Published on 27 November, 2006, Last updated at 11:10 GMT


NEW DELHI - India said on Monday 3.2 million tonnes of imported wheat had so far arrived at its ports against the 5.5 million tonnes contracted after a poor crop sent prices spiralling.

Despite agreeing the first imports in six years, India has also allowed the private sector to buy in wheat at zero duty.

The arrival of hundreds of thousands of tonnes of grain has put further pressure on ports already burdened with large fertiliser arrivals and exports of soymeal, delaying distribution.

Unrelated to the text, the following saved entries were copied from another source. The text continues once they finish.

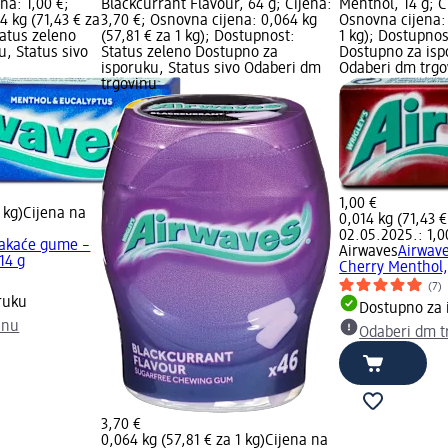
ena: 1,00 €;
Blackcurrant Flavour, 64 g; Cijena:
Menthol, 14 g; C
4 kg (71,43 € za
3,70 €; Osnovna cijena: 0,064 kg
Osnovna cijena: 
tatus zeleno
(57,81 € za 1 kg); Dostupnost:
1 kg); Dostupnos
, Status sivo
Status zeleno Dostupno za
Dostupno za isp
isporuku, Status sivo Odaberi dm
Odaberi dm trgo
trgovinu
1,00 €
 kg)
Cijena na
0,014 kg (71,43 €
02.05.2025.: 1,0
vakaće gume –
Airwaves
Airwav
14 g
Cherry Menthol,
(7)
ruku
Dostupno za 
inu
Odaberi dm t
3,70 €
0,064 kg (57,81 € za 1 kg)
Cijena na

A government official said last week about 50,000 tonnes of backed up wheat had been cleared in the past month from the two western ports of Mundra and Kandla, and around 350,000 tonnes still on the docks were being tackled.

Minister of State for Agriculture Akhilesh Prasad Singh told parliament on Monday that a plan has been finalised to remove the imported wheat from the ports.

The farm ministry said in addition to the 3.2 million tonnes of wheat that has already arrived, five vessels with 276,644 tonnes were scheduled to arrive by the end of November.

Higher wheat prices have encouraged farmers to grow more wheat this year, and the farm ministry said on Monday wheat for the summer harvest had been sown over 11.4 million hectares between Nov. 1-24 against 9.7 million hectares during the year ago period.

It annually grows wheat over about 26 million hectares.

Significantly higher coverage has been reported in the states of Gujarat, Madhya Pradesh, Punjab and Rajasthan, the ministry said.

India grows only one wheat crop in a year with sowing in the winter months of November and December, and harvests from March.

The ministry said while the area under wheat planting had gone up, the coverage under oilseeds was down to 7.48 million hectares, compared with 8.16 million at the same time a year ago.

The area under rapeseed/mustard, the main summer harvested oilseed crop has dropped by seven percent to 5.77 million hectares because of a preference for wheat and legumes.